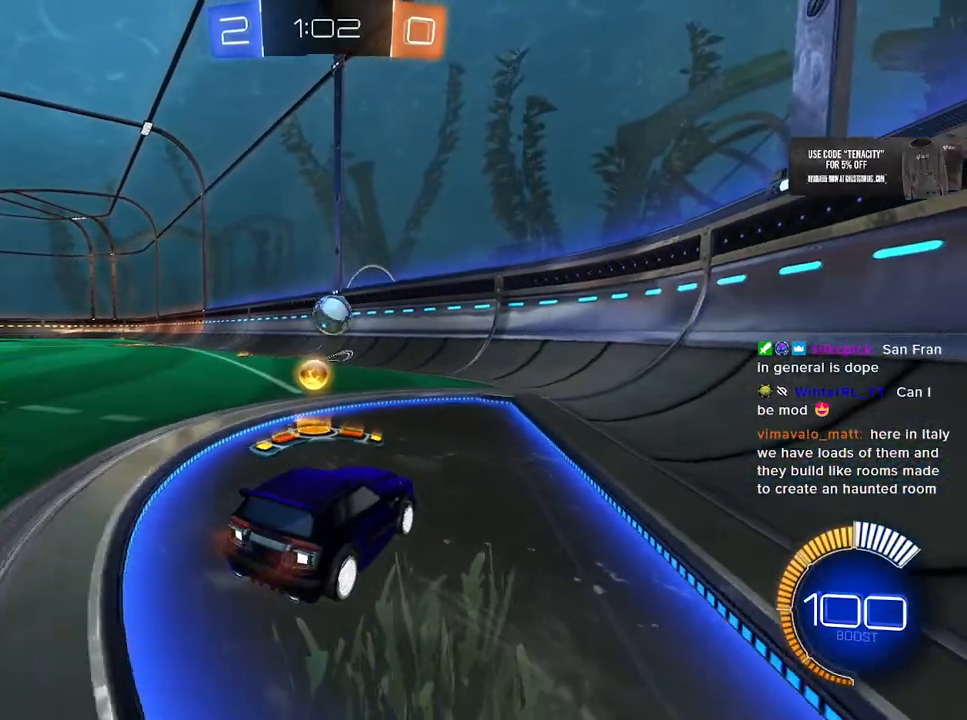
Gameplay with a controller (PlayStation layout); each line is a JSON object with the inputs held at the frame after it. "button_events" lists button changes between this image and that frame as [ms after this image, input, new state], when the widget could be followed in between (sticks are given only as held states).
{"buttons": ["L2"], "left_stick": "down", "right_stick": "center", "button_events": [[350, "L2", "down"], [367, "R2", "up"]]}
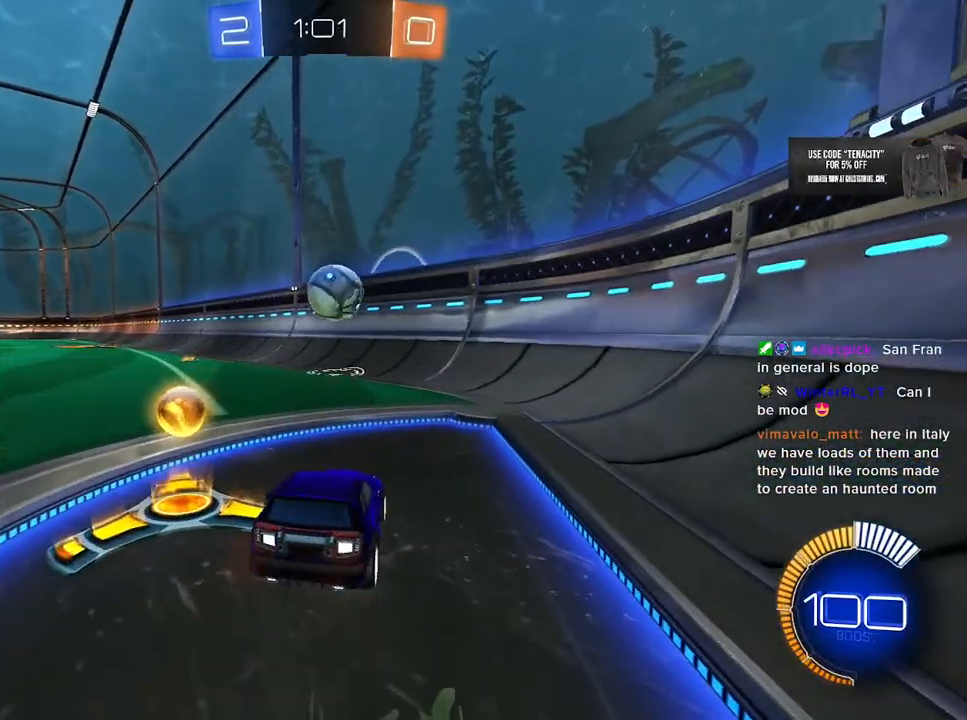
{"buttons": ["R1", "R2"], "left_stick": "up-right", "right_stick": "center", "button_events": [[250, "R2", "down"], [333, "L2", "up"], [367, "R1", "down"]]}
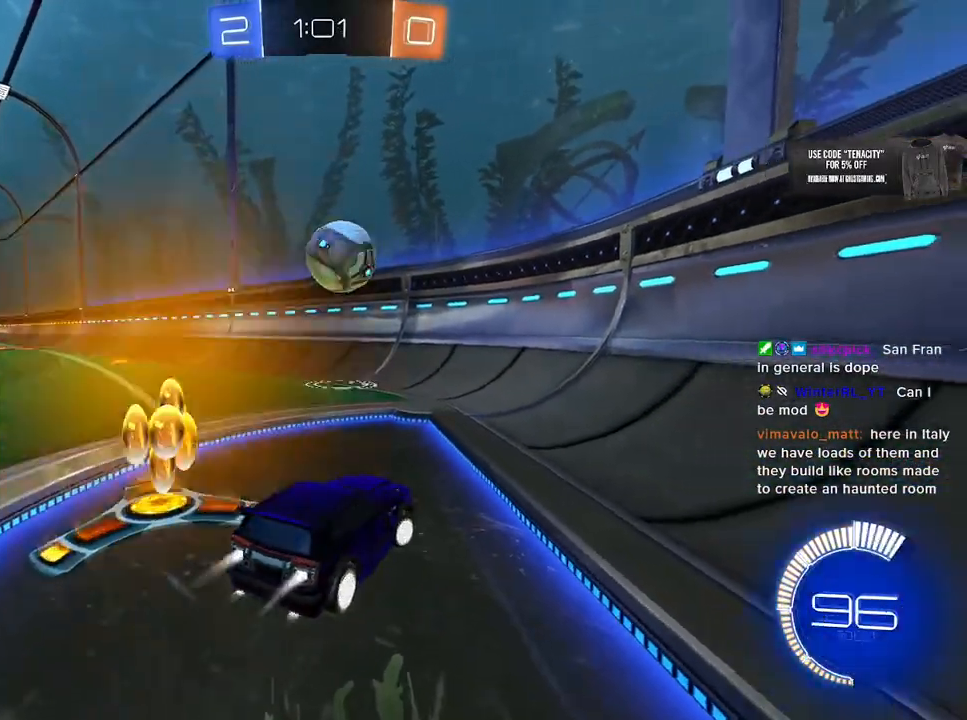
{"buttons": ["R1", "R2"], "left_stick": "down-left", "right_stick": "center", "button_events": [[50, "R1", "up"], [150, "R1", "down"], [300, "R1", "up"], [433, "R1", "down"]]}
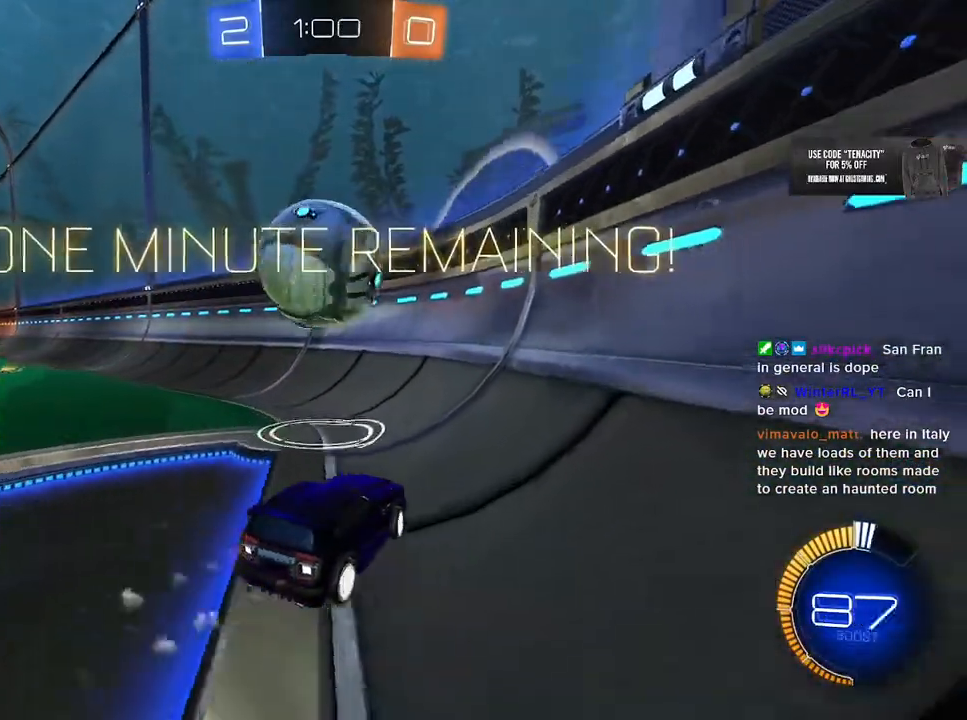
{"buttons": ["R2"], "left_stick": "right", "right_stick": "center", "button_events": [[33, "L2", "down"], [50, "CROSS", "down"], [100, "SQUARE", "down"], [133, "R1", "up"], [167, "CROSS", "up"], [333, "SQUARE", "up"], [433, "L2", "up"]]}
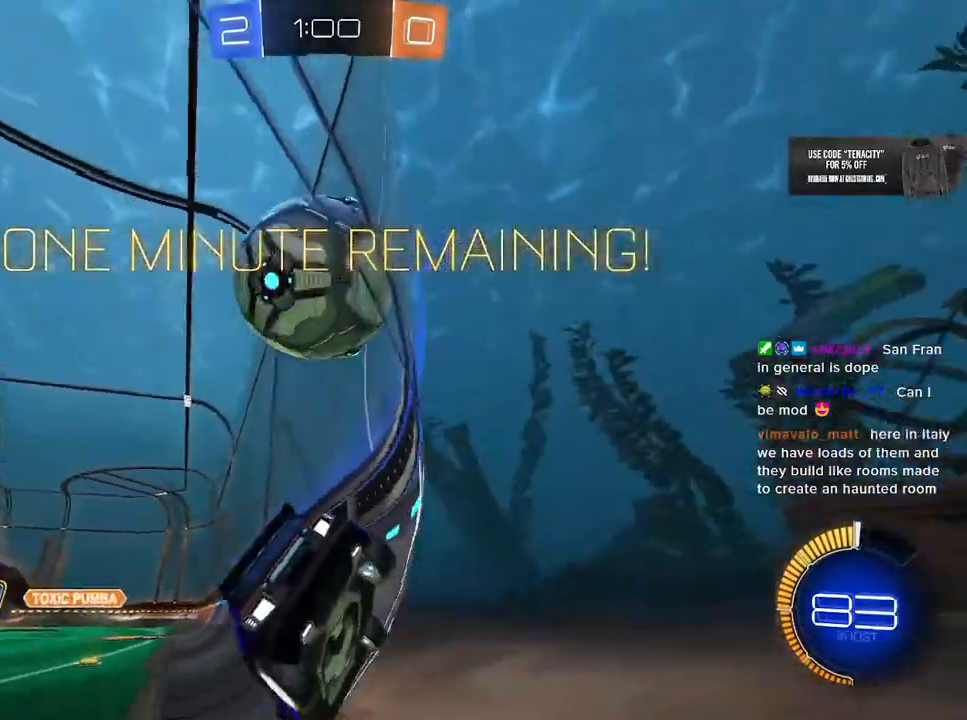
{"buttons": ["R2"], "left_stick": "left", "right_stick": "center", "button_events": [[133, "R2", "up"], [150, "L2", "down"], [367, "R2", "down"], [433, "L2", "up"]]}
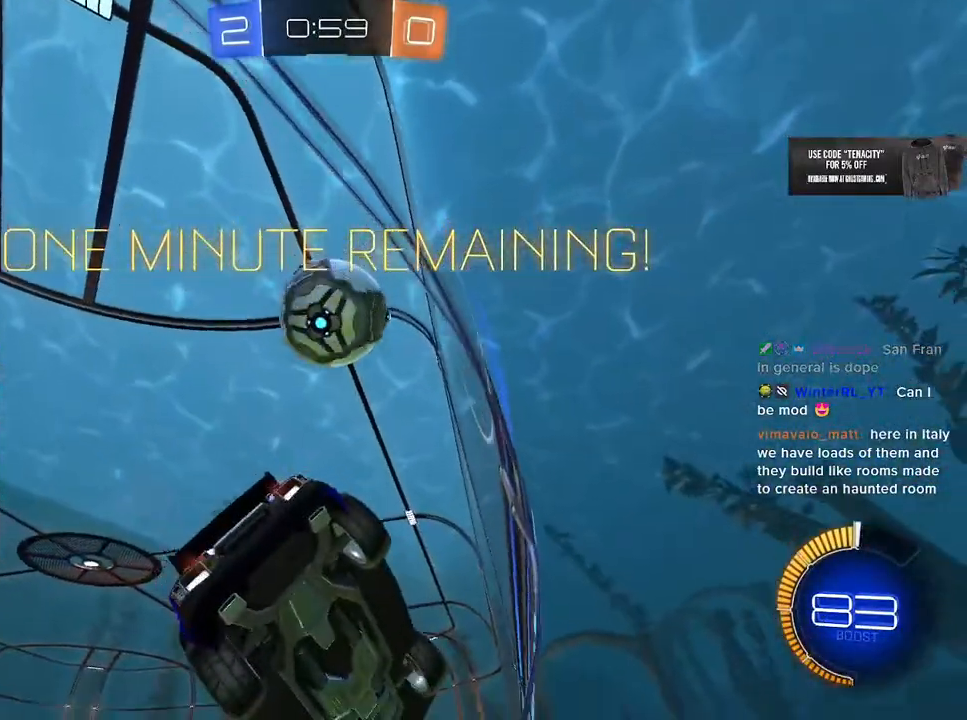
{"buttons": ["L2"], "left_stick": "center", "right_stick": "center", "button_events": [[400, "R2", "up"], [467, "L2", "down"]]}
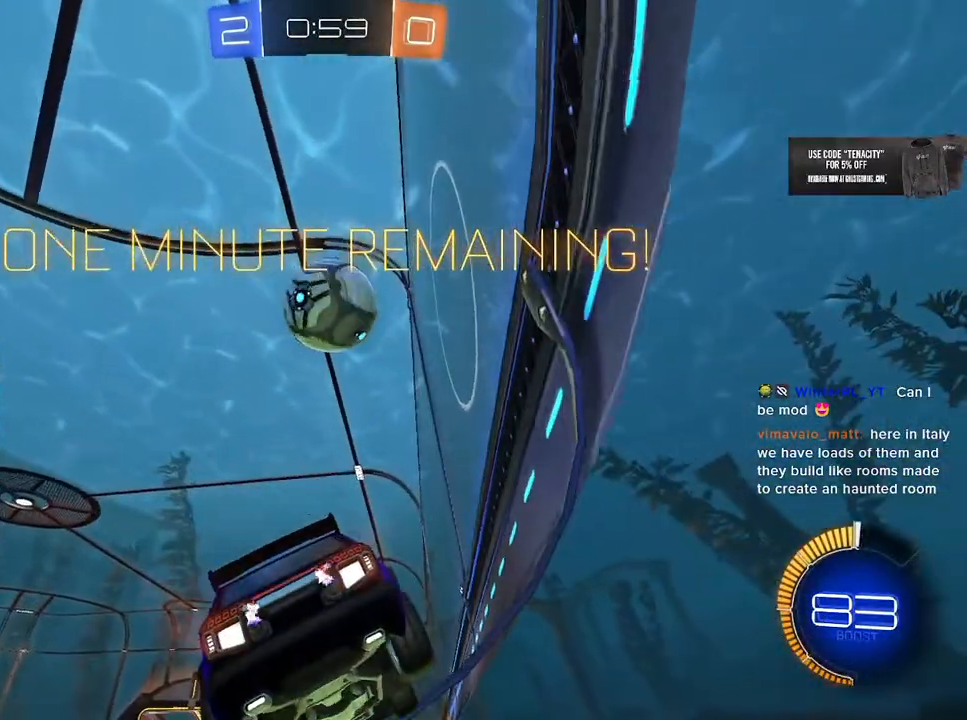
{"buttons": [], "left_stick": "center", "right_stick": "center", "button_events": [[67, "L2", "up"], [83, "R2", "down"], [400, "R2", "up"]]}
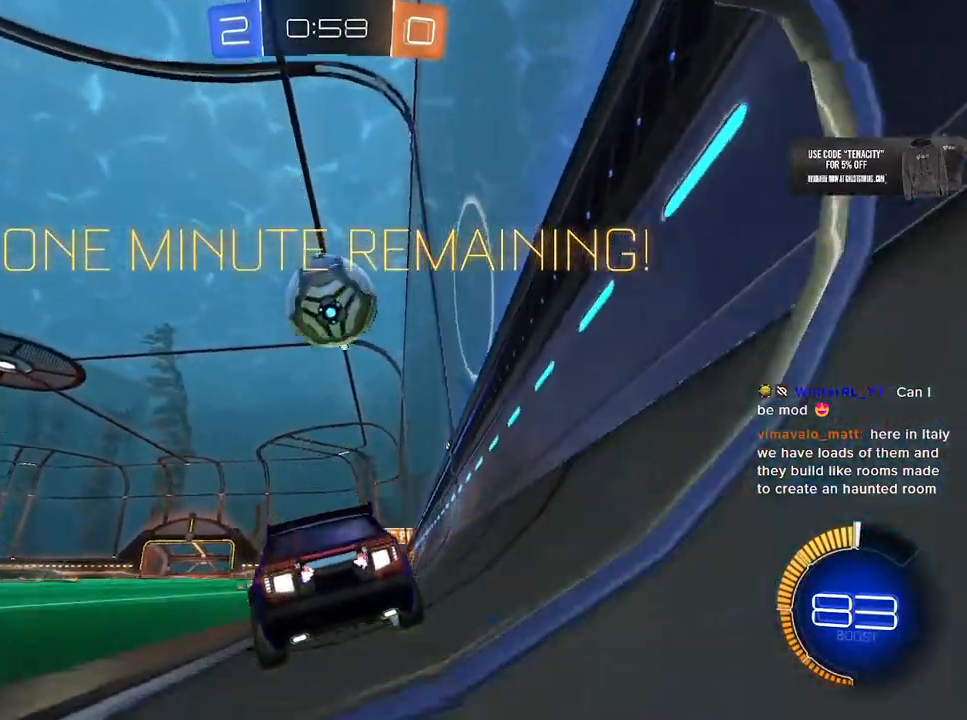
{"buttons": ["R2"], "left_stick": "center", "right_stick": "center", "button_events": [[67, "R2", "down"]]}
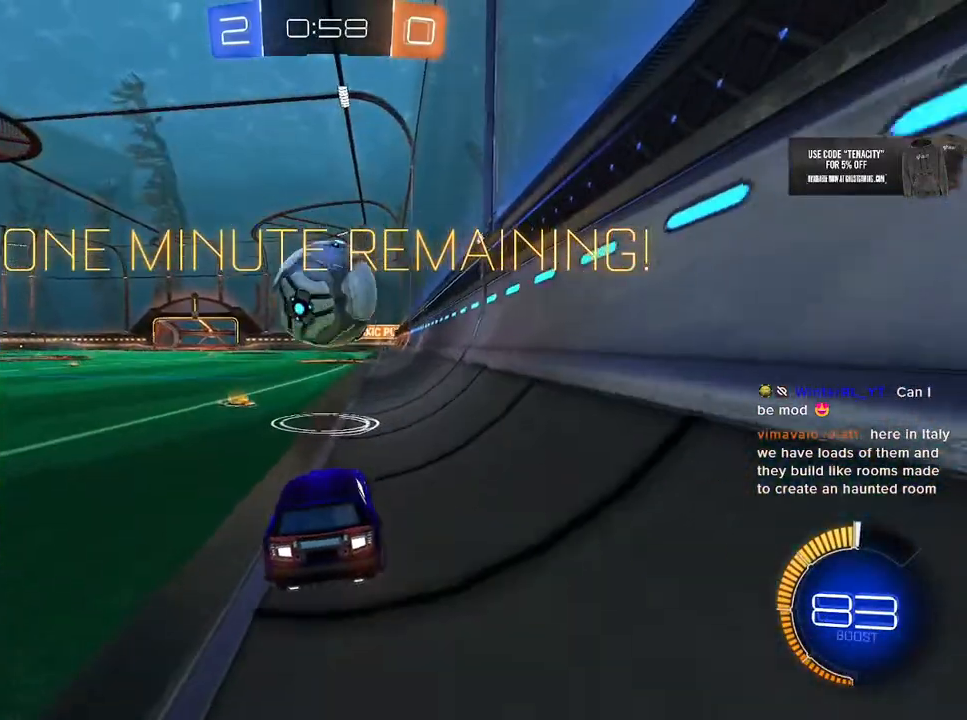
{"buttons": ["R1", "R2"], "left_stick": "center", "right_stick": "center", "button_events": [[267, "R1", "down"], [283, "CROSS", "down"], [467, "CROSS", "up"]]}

* What you need to do
Every line with "CROSS" in it should be copied from the entries above.

* Written solution
{"buttons": ["R2"], "left_stick": "right", "right_stick": "center", "button_events": [[33, "L2", "down"], [50, "CROSS", "down"], [100, "SQUARE", "down"], [133, "R1", "up"], [167, "CROSS", "up"], [333, "SQUARE", "up"], [433, "L2", "up"]]}
{"buttons": ["R1", "R2"], "left_stick": "center", "right_stick": "center", "button_events": [[267, "R1", "down"], [283, "CROSS", "down"], [467, "CROSS", "up"]]}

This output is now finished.